As of 2022, Potter held a USSF Pro, USSF Talent Scout, USSF "A" and United Soccer Coaches Premier licenses.

===NCAA Division I===
In February 2003, Potter was named as the assistant coach for the Washington State Cougars women's team. However, prior to the start of the season, he was promoted to head coach in July 2003, taking over from Dan Tobias who left for the Arizona Wildcats. He coached the team for nine seasons, including three seasons with an appearance in the NCAA Division I Women's Soccer Championship (2008, 2009 and 2011). In December 2011, Potter became the head coach of the Oklahoma Sooners women's program, where he remained for eight seasons. Twice the team qualified for the NCAA Division I Women's Soccer Championship, in 2014 and 2016. In November 2019, it was announced that Potter would leave Oklahoma at the end of the season.

===United States women's national under-23 soccer team, 2020–2022===
In January 2020, the United States Soccer Federation hired Potter as the head coach of the under-23 women's national team. He previously had served as an opponent scout for the U.S. women's program, including at the 2019 FIFA Women's World Cup in France.

===Kansas City Current, 2022–2023===
On 11 January 2022, Potter was announced as the head coach of Kansas City Current in the National Women's Soccer League.
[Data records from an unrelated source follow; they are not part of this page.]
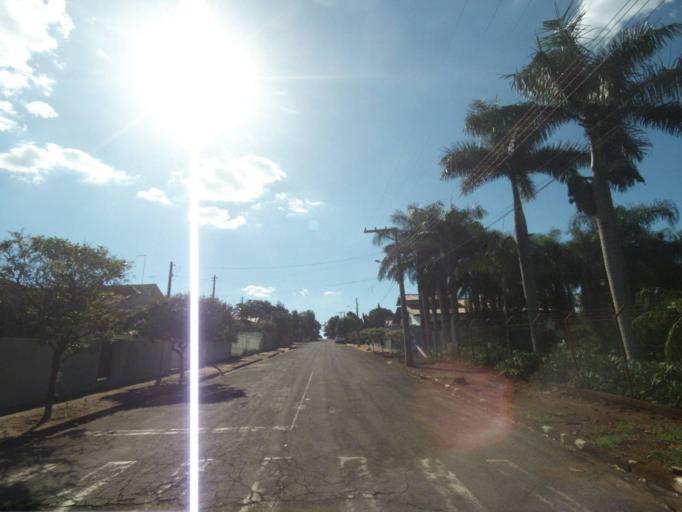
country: BR
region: Parana
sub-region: Sertanopolis
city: Sertanopolis
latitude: -23.0349
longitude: -50.8167
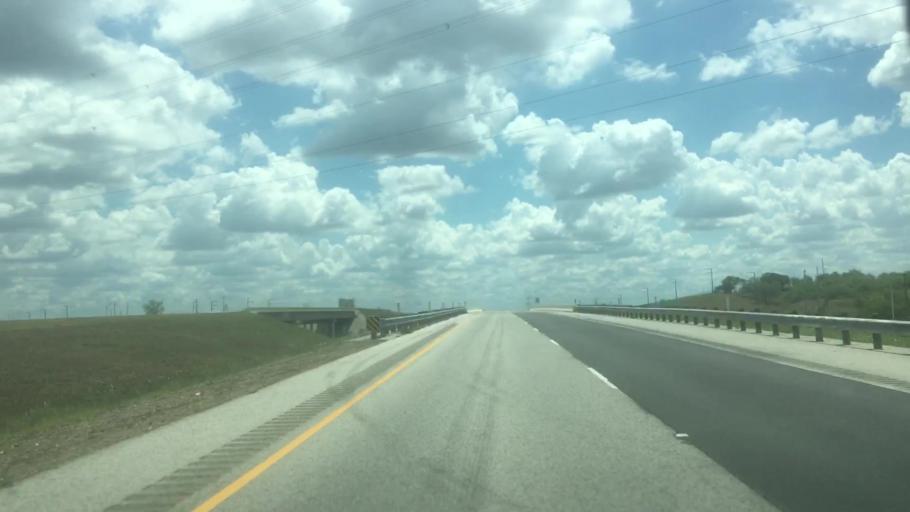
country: US
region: Texas
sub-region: Caldwell County
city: Uhland
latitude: 30.0068
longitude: -97.6876
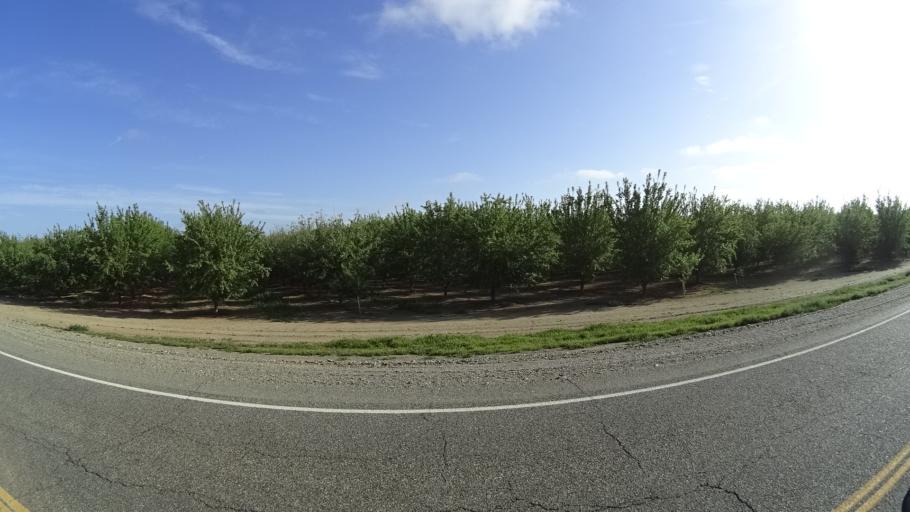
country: US
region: California
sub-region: Glenn County
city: Willows
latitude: 39.5834
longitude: -122.1871
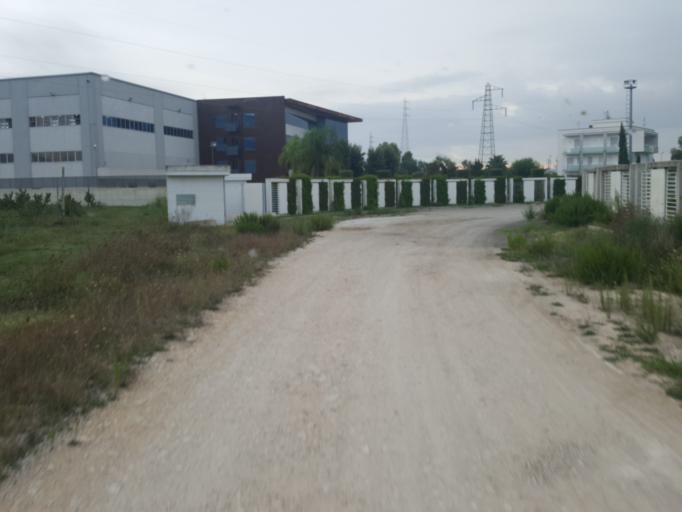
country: IT
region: Campania
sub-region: Provincia di Caserta
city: Pignataro Maggiore
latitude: 41.1722
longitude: 14.1557
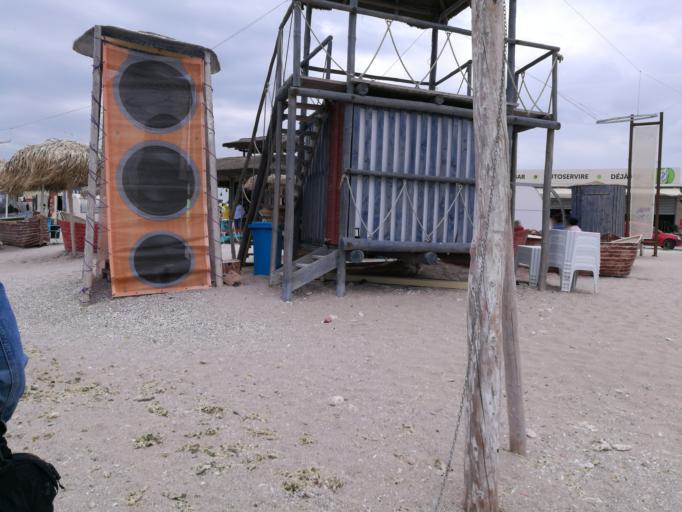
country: RO
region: Constanta
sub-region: Municipiul Mangalia
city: Mangalia
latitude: 43.7506
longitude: 28.5772
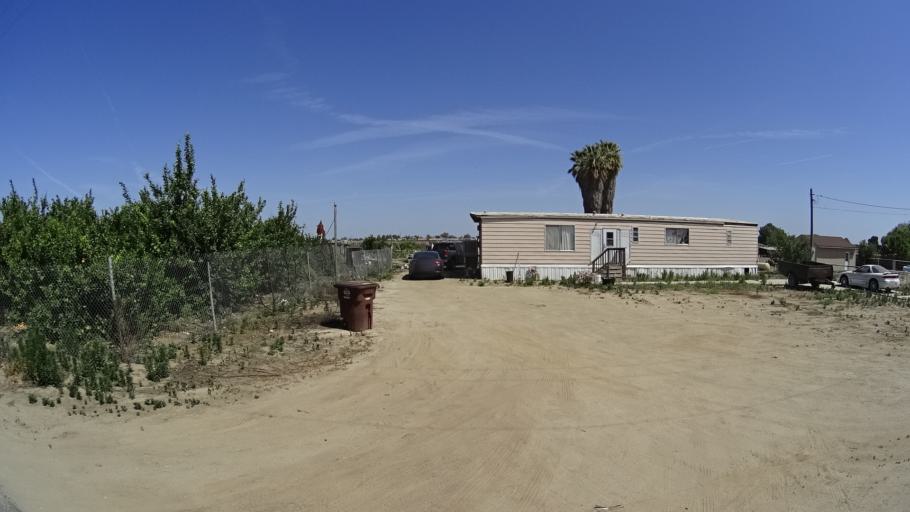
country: US
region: California
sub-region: Kings County
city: Lemoore
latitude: 36.2692
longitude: -119.7879
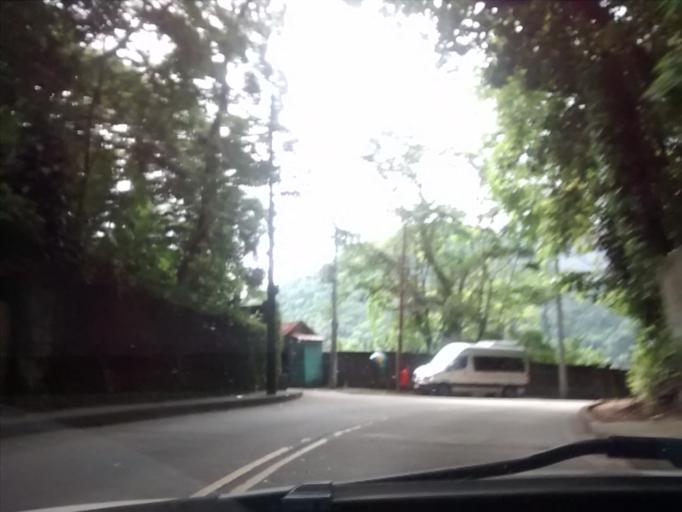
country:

The 2022 Current went unbeaten for 13 consecutive matches during the season, finished with a record, and reached the NWSL Playoffs finals before losing to Portland Thorns FC in the championship match. Potter was a finalist for the league's coach of the year award.

On 19 April 2023, Kansas City fired Potter, citing in a statement "issues around his leadership and employment responsibilities". The firing occurred three matches into the season, all losses, and occurred hours before the Current were to play Houston Dash in the 2023 NWSL Challenge Cup.

=== Bay FC ===
On December 12, 2023, Potter was announced as Technical Director of expansion side Bay FC in the NWSL. After the resignation of Bay FC General Manager Lucy Rushton, Potter took on the interim role of sporting director.

==Personal life==
Potter is a native of Mere, and graduated from West London College of Brunel University London in 1992 with an honors degree in physical education and religious, social and moral education. He is married to Olga and has one daughter and three stepdaughters.